Exercise directions: Print the lines of the listing below, starting with the line containing "zstępujące) 292" and going on through the line containing "Доставка здійснюється тільки по передоплаті.", with both of those lines included. Leave the pictures out of your answer.

Records supplied:
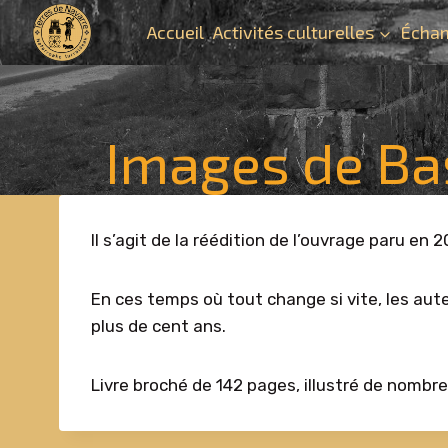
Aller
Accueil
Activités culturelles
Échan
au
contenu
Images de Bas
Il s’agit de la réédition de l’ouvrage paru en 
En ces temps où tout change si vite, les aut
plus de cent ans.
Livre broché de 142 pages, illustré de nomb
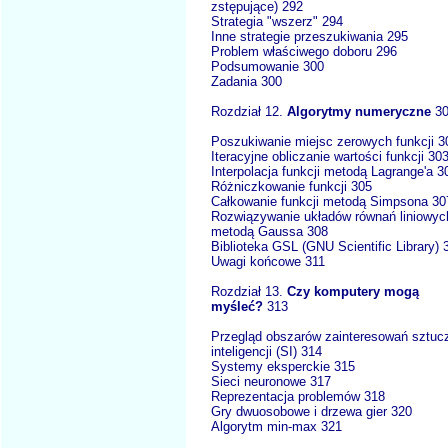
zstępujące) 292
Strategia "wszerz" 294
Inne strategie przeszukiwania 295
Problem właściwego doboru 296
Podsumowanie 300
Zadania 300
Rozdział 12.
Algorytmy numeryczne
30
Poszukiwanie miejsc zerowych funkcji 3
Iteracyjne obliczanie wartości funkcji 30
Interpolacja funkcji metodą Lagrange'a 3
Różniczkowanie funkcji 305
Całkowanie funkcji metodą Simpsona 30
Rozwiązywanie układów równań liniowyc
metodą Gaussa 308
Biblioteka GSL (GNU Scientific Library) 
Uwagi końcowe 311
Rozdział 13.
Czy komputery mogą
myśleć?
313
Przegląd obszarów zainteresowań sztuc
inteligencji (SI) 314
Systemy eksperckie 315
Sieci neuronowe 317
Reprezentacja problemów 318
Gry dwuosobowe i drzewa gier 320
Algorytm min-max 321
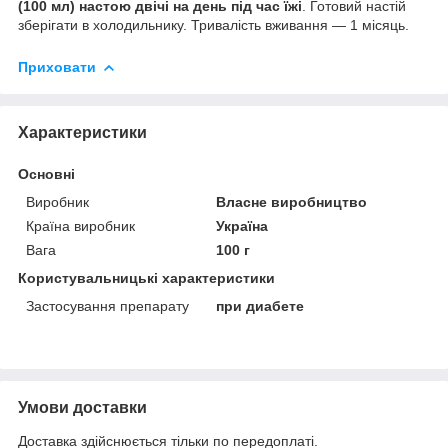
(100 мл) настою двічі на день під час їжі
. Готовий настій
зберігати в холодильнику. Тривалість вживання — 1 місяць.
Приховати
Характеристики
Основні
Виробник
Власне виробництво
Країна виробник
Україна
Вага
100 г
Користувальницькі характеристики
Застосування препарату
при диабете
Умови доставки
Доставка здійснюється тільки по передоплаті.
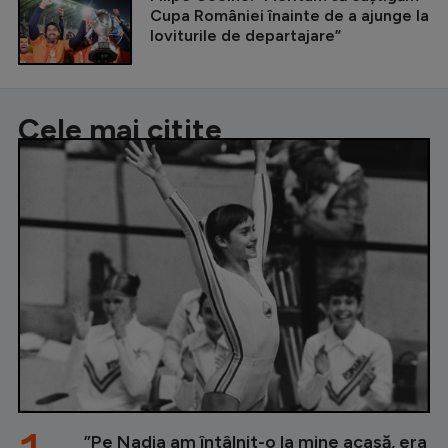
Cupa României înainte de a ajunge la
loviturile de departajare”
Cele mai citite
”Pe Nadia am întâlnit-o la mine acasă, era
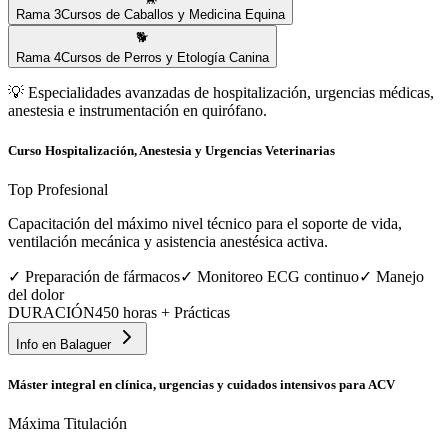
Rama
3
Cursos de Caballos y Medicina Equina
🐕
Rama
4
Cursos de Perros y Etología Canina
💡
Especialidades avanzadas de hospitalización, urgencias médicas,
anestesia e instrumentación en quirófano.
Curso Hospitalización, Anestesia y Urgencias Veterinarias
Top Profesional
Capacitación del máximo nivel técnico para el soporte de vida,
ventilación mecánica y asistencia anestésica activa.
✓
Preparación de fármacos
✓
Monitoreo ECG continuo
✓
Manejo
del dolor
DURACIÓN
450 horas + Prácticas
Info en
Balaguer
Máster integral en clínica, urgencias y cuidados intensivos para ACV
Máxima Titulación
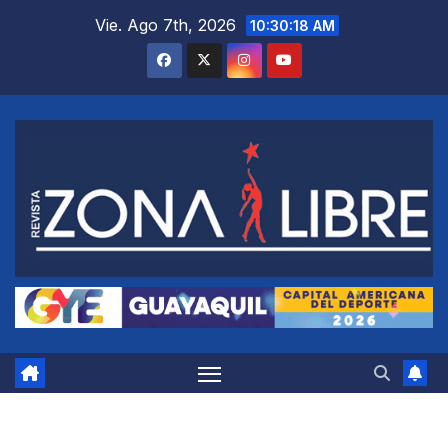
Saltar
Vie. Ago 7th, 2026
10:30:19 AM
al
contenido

--

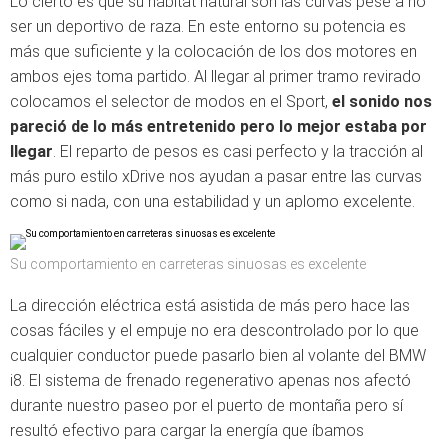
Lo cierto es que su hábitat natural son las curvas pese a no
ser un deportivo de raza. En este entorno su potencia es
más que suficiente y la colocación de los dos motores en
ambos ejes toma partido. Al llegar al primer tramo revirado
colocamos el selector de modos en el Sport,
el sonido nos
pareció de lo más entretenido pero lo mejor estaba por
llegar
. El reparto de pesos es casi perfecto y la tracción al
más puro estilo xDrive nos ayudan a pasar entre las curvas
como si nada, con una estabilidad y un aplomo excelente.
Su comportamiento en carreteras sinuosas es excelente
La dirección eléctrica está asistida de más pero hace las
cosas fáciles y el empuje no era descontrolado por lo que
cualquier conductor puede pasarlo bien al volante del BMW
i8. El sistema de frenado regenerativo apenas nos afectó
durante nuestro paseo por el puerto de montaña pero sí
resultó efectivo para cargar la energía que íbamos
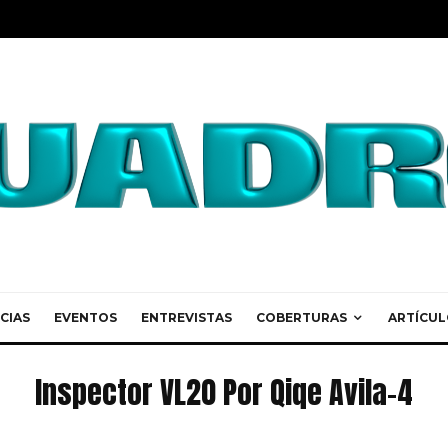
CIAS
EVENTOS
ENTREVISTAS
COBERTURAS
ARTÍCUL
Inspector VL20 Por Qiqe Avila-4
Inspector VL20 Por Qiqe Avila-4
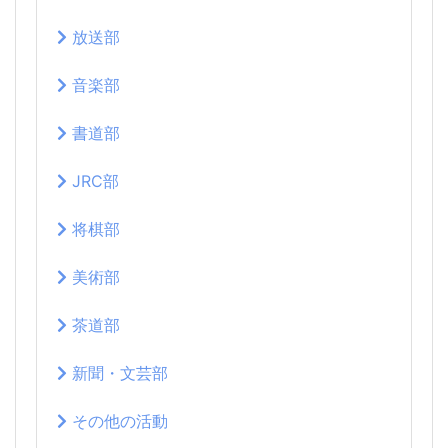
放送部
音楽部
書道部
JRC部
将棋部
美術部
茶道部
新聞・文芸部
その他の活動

Task response:
zstępujące) 292
Strategia "wszerz" 294
Inne strategie przeszukiwania 295
Problem właściwego doboru 296
Podsumowanie 300
Zadania 300
Rozdział 12.
Algorytmy numeryczne
30
Poszukiwanie miejsc zerowych funkcji 3
Iteracyjne obliczanie wartości funkcji 30
Interpolacja funkcji metodą Lagrange'a 3
Różniczkowanie funkcji 305
Całkowanie funkcji metodą Simpsona 30
Rozwiązywanie układów równań liniowyc
metodą Gaussa 308
Biblioteka GSL (GNU Scientific Library) 
Uwagi końcowe 311
Rozdział 13.
Czy komputery mogą
myśleć?
313
Przegląd obszarów zainteresowań sztuc
inteligencji (SI) 314
Systemy eksperckie 315
Sieci neuronowe 317
Reprezentacja problemów 318
Gry dwuosobowe i drzewa gier 320
Algorytm min-max 321
(100 мл) настою двічі на день під час їжі
. Готовий настій
зберігати в холодильнику. Тривалість вживання — 1 місяць.
Приховати
Характеристики
Основні
Виробник
Власне виробництво
Країна виробник
Україна
Вага
100 г
Користувальницькі характеристики
Застосування препарату
при диабете
Умови доставки
Доставка здійснюється тільки по передоплаті.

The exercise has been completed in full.